## [WHAT THE TASK REQUIRES]
Please reproduce, word for word, the lines from the start of the records through the line containing "CONTACT DETAILS", with both ends included.

## [Extracted page text data]
Start of Block
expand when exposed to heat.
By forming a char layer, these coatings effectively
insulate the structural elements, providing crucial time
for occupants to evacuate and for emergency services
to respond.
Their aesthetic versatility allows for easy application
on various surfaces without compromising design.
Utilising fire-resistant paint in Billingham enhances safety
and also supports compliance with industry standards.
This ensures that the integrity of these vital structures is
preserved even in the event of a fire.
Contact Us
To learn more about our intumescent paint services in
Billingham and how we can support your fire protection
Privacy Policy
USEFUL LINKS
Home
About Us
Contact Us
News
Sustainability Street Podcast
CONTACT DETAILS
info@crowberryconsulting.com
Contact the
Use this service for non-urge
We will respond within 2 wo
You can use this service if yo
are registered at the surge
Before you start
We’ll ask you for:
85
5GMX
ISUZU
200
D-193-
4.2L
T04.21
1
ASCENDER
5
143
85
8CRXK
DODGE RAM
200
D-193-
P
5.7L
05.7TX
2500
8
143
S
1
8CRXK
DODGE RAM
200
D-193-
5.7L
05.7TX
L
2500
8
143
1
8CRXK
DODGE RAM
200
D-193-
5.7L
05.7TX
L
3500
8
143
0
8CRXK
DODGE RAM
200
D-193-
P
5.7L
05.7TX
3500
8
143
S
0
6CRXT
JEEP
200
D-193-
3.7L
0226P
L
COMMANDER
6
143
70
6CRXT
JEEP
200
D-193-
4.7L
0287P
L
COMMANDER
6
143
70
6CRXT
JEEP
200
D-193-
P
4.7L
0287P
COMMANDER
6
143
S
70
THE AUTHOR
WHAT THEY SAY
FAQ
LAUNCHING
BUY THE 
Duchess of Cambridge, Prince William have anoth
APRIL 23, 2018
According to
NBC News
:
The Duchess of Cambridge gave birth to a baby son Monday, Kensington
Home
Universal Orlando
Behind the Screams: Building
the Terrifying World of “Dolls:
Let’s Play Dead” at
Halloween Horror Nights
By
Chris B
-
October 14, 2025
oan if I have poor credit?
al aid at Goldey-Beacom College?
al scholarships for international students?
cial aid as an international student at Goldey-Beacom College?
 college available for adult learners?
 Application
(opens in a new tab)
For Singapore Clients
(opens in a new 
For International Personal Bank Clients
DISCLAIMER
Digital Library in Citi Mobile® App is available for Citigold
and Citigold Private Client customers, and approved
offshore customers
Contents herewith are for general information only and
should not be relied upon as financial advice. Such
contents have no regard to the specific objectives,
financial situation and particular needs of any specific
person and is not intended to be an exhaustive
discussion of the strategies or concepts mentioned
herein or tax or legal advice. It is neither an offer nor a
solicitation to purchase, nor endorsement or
End of Block
## [RESPONSE FOR THIS EXERCISE]
expand when exposed to heat.
By forming a char layer, these coatings effectively
insulate the structural elements, providing crucial time
for occupants to evacuate and for emergency services
to respond.
Their aesthetic versatility allows for easy application
on various surfaces without compromising design.
Utilising fire-resistant paint in Billingham enhances safety
and also supports compliance with industry standards.
This ensures that the integrity of these vital structures is
preserved even in the event of a fire.
Contact Us
To learn more about our intumescent paint services in
Billingham and how we can support your fire protection
Privacy Policy
USEFUL LINKS
Home
About Us
Contact Us
News
Sustainability Street Podcast
CONTACT DETAILS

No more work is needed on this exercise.